WHAT NEEDS TO BE DONE. Return only the lines of the data below from the line with "cup: present [97,329,140,372]" up to and including the line with "wall art: none", exactly as written, with the pictures omitted.

TASK INPUTS.
..........

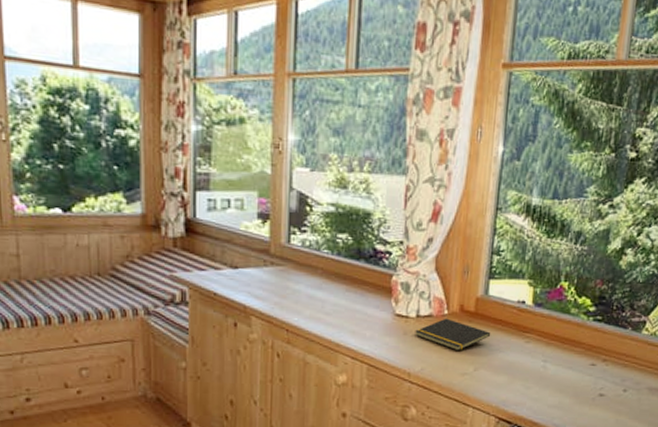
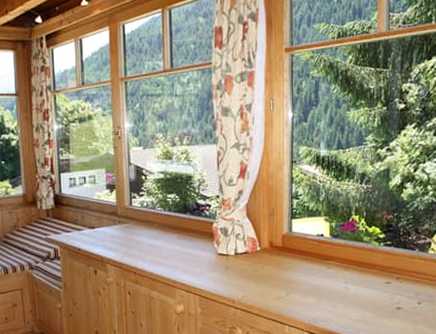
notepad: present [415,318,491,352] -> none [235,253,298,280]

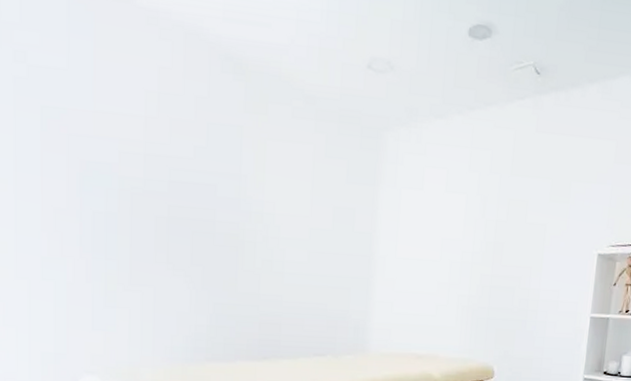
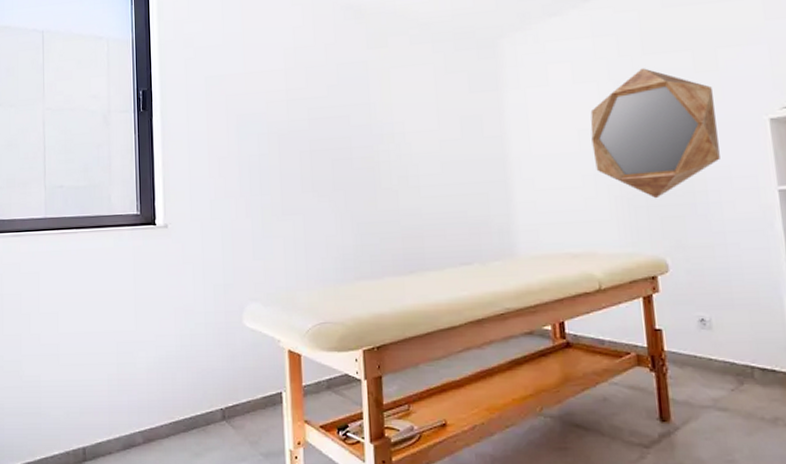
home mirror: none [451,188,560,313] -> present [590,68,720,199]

..........

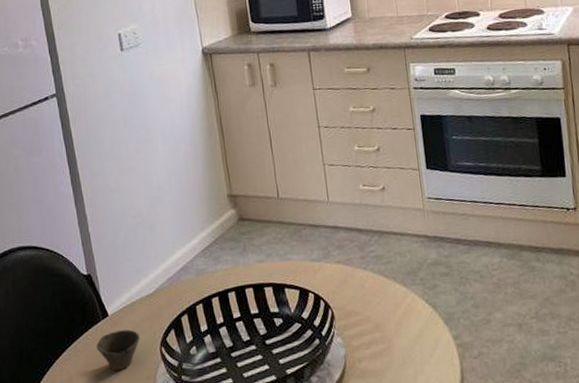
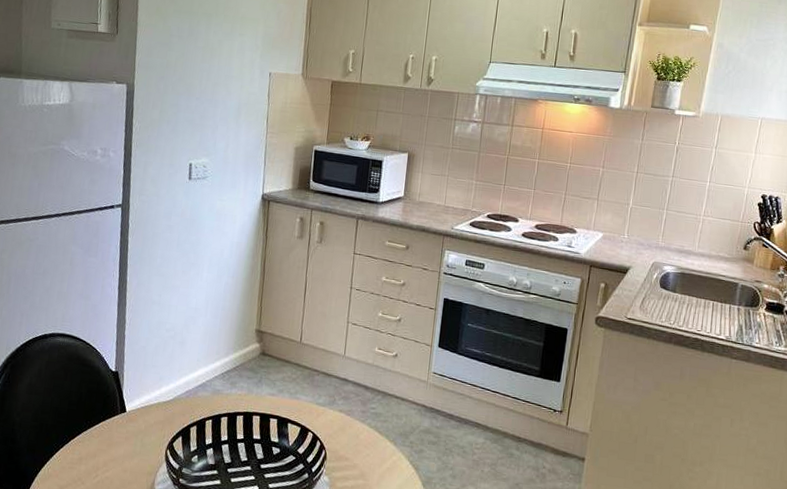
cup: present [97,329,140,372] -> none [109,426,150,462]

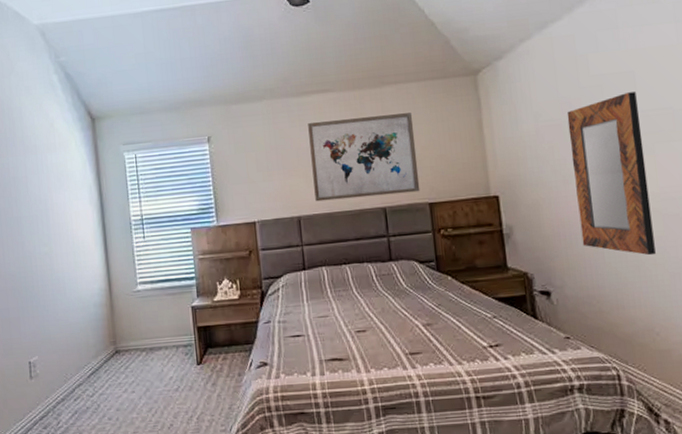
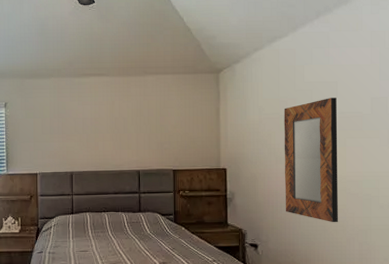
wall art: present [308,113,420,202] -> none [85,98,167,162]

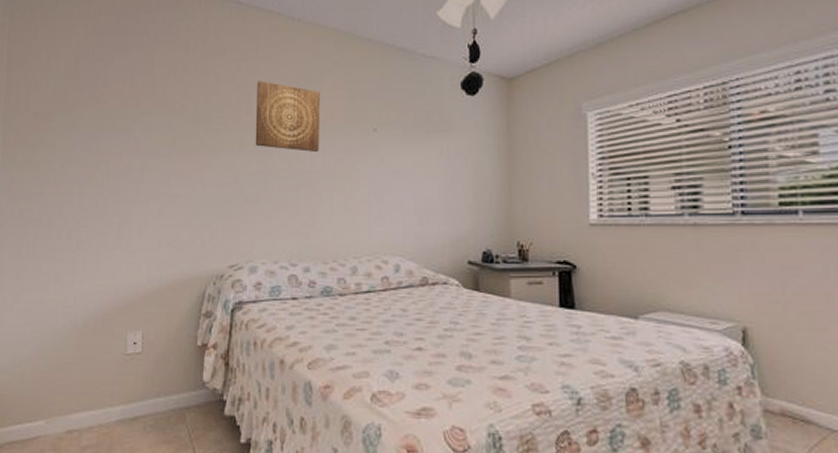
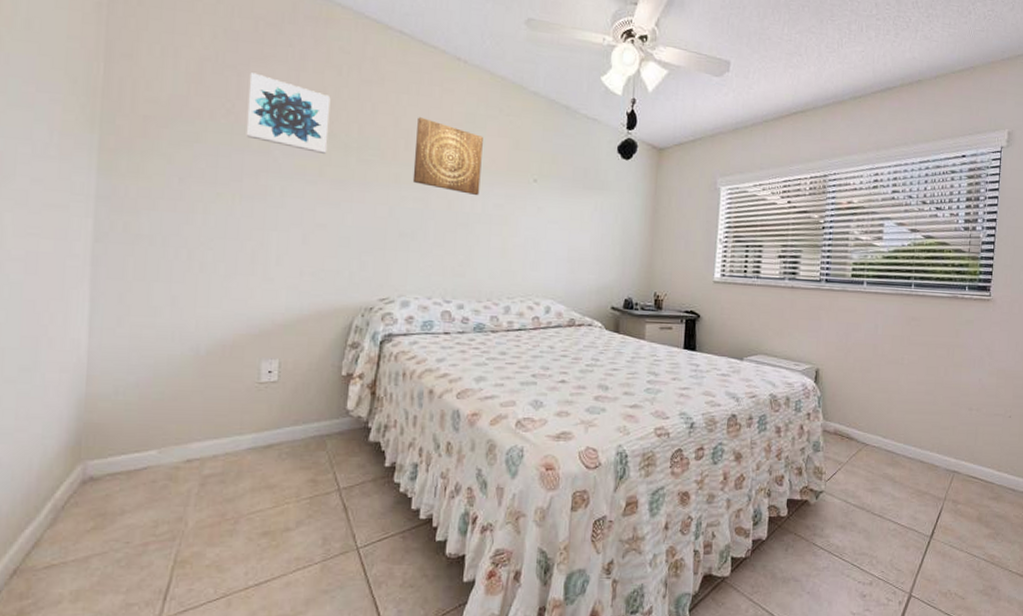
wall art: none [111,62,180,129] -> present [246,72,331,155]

..........

SOLUTION TO THIS TASK.
cup: present [97,329,140,372] -> none [109,426,150,462]

wall art: present [308,113,420,202] -> none [85,98,167,162]

wall art: none [111,62,180,129] -> present [246,72,331,155]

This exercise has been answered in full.